▶ **Excerpt to read**
Wow. wow, wow, wow, wow, wow. Did I say, wow?

I thought you were exaggerating with that title. I have two kids, ages 1 & 4, and both are tougher than that. Your husband has got to be one of the most self absorbed persons I have ever heard of. I don't even know if calling him a baby is strong enough. I'm normally all about marriage counseling and that in almost all cases both people have to make adjustments for a marriage to get back on track. But seriously, you have one messed up husband.

You are a obviously a VERY strong person and I have no doubt you will come up with the best decision for yourself and your kids and then you'll act on it. I don't see any hemming or hawing in you, which is great. But the saddest thing for me is that you should not have to be worrying about this. For what you are going through now and will have to in the future, you deserve 100% total commitment and support from your husband. Even if he was acting like a baby before, that he didn't snap into shape immediately upon your diagnosis baffles me. I know you are asking for advice on what you can tell you husband to open his eyes and turn him around, but when just hearing your diagnosis couldn't change him, then I have no clue what you could possibly say to "man" like that to turn his actions around. I do hope others on here can give you real advice, and not just sympathy.

▶ **Available data**

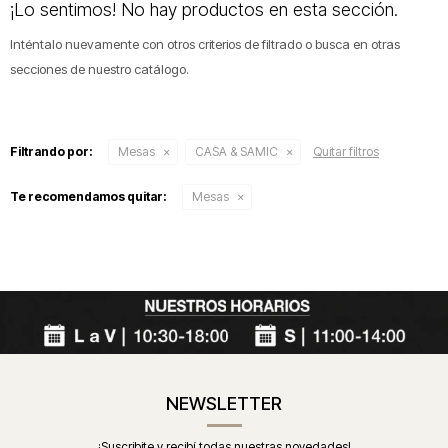
¡Lo sentimos! No hay productos en esta sección.
Inténtalo nuevamente con otros criterios de filtrado o busca en otras
secciones de nuestro catálogo.
Filtrando por:
Mesas
CASA & SAMIC
Quitar filtros
Te recomendamos quitar:
Mesas
NEWSLETTER
¡Suscribite y recibí todas nuestras novedades!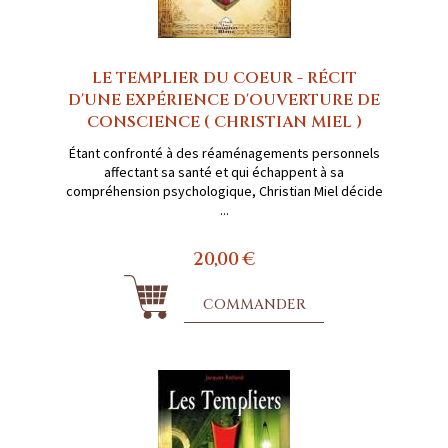
LE TEMPLIER DU COEUR - RÉCIT
D'UNE EXPÉRIENCE D'OUVERTURE DE
CONSCIENCE ( CHRISTIAN MIEL )
Étant confronté à des réaménagements personnels
affectant sa santé et qui échappent à sa
compréhension psychologique, Christian Miel décide
...
20,00 €
COMMANDER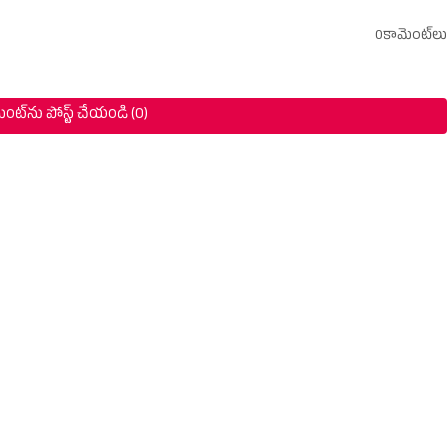
0కామెంట్‌లు
ంట్‌ను పోస్ట్ చేయండి (0)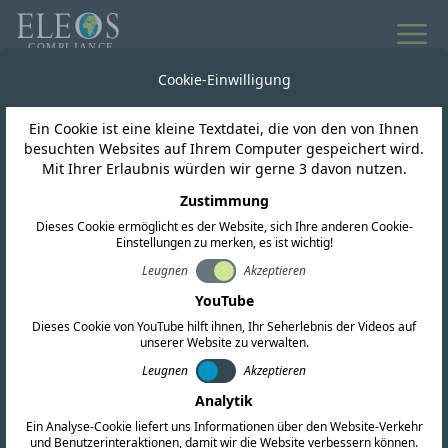
Alle Neuigkeiten
Cookie-Einwilligung
Ein Cookie ist eine kleine Textdatei, die von den von Ihnen
China
besuchten Websites auf Ihrem Computer gespeichert wird.
Mit Ihrer Erlaubnis würden wir gerne 3 davon nutzen.
SRRC veröffentlicht
Zustimmung
Dieses Cookie ermöglicht es der Website, sich Ihre anderen Cookie-
öffentliche Konsultation
Einstellungen zu merken, es ist wichtig!
zum 76-79-GHz-Band
Leugnen
Akzeptieren
YouTube
Dieses Cookie von YouTube hilft ihnen, Ihr Seherlebnis der Videos auf
unserer Website zu verwalten.
Leugnen
Akzeptieren
Analytik
Ein Analyse-Cookie liefert uns Informationen über den Website-Verkehr
und Benutzerinteraktionen, damit wir die Website verbessern können.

▶ **Task 1**
According to the forum reply, how old are the writer's two children?
▶ **Task 2**
Write a continuation of the forum reply, picking up after its last sentence.
The material plays no part in what is asked here.

▶ **Written reply 1**
They are 1 and 4.

▶ **Written reply 2**
I really hope you have more family in your area to help you, and I'm sure you're already looking into MS support groups. But neither of those really quite replaces the emptiness you probably feel because you can't lean on the person that you chose to be the one who would support and stand by you the rest of your life. I don't know if it is possible for a person to fail their spouse in a worse possible way than to basically abandon them when they are needed most, and his emotional abandonment is just as severe as a physical one.

I really hope you do find the support you need, my prayers are definitely with you and your children.